# Homemade 5gal filter flask and buchner funnel



## P_CARROLL (Aug 19, 2007)

Ok folks since this forum has given me so much information and help I have decided to show you my filtering set up. As some of you know I had to process alot of avionics pins which involved alot of fluids. Glassware to process a lare amount of fluids is cost prohibitive for the one man operation so I came up with the device pictured below.It is made from pvc fittings and plexiglass and can be made by the average person.I use a shp vac for the vacume source and standard size coffee filters. The buchner funnel is made from a 4-2" pvc reducer with a plexiglass plate drilled with 1/8 holes in it then epoxied in place. The air relief is a 1 1/2 pvc elbow with a bushing to reduce it to 1/2 inch for relief for the vacume cleaner so it does not suck a hole through the filter.Use the pictures as a guide. I got the bucket for free from the local pool supply store and it has a twist on lid as opposed to a regular 5 gal bucket which has a snap on lid. You must also to be sure to install a deflector on the funnel line to direct the fluid away from the vacume cleaner inlet adn point it to ward the relief inlet. Use a standar pvc elbow for this.


----------



## aflacglobal (Aug 19, 2007)

Now i like that. It looks professional to. Great job. :wink:


----------



## lazersteve (Aug 19, 2007)

Great job!!!

How many filters did you have to use at on time to keep the fine particles from going thru the setup?

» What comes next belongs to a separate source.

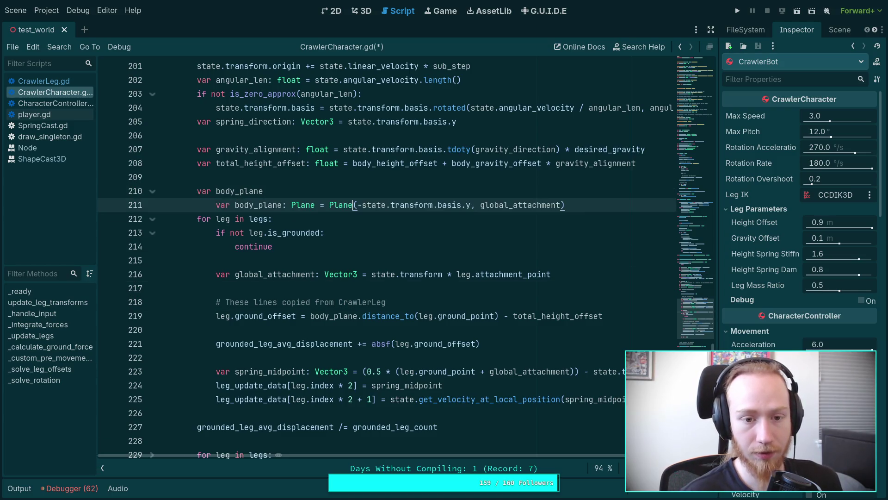
{"action": "key", "text": "shift+Tab"}
{"action": "left_click", "coordinate": [300, 190]}
{"action": "key", "text": "shift+Up"}
{"action": "key", "text": "BackSpace"}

With that kind of vaccum you could upgrade the funnel size to an 8" reducer and use industrial sized coffee filters to really go thru large quantities of liquid quickly.

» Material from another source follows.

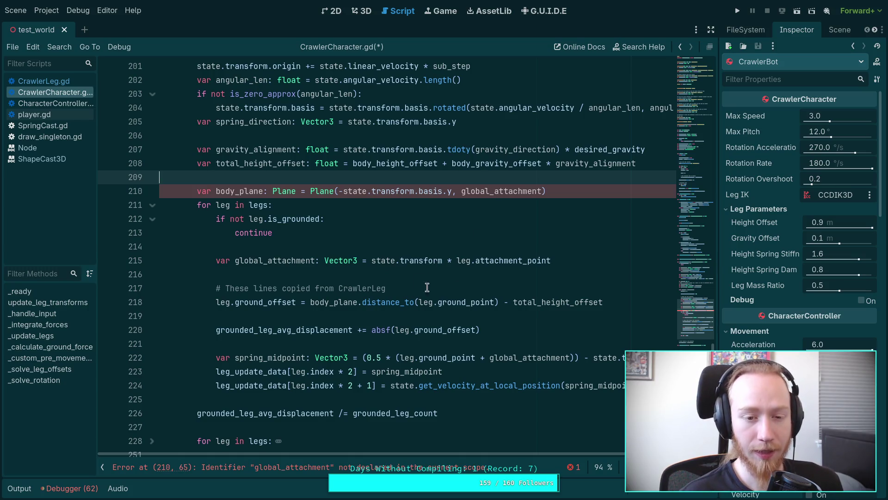
{"action": "key", "text": "ctrl+z"}
{"action": "key", "text": "Tab"}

Nice rig, thank you for sharing. :wink: 

Steve


----------



## P_CARROLL (Aug 19, 2007)

Ive used 3 filters with great success for the really fine stuff. I normally just use 2 when Im filtering precipitants but really fine stuff I used three with no problems. As for the vacum size I used what I had in the garage. Just a small shop-vac. have to be careful and watch fluid level in bucket or it gets hard to move.


----------



## P_CARROLL (Aug 19, 2007)

Here is a bottom view showing how to make the deflector.


----------



## lazersteve (Aug 19, 2007)

Did you say you used AP to dissolve the 42 pounds of connectors? How many batches did you go thru?

Steve


----------



## P_CARROLL (Aug 19, 2007)

I used HCl to reduce them to just the plating since I had stainless steel component I had to dissolve then I processed the plating in AR then used the HCL bleach to refine the percitants again.


----------



## flankdrive04 (Jun 10, 2008)

Looks great!! anyone know how to come by avionics??

cheers!


----------



## Rag and Bone (Jun 10, 2008)

I'm trying to make friends at the local airport garages. 8)


----------



## Harold_V (Jun 10, 2008)

Rag and Bone said:


> I'm trying to make friends at the local airport garages. 8)



That's a good source for platinum (plugs). They're easy to process if you have access to a metal lathe. Part off the outer electrode, along with a small amount of steel, then place all of it in your stock pot. The steel will be consumed cementing other elements, which in the end liberates the small amount of platinum. An easy way to recover the platinum without having to deal with steel. 

Harold


----------



## flankdrive04 (Jun 10, 2008)

Would this be common to all avionics? My cousin has an aircraft repair business, but only deals with small cesna, piper, beachcraft etc. Not sure if these would have gold, or if it is just in the later jet stuff? Any ideas??

Cheers!


----------



## Palladium (Sep 1, 2012)

:mrgreen:


----------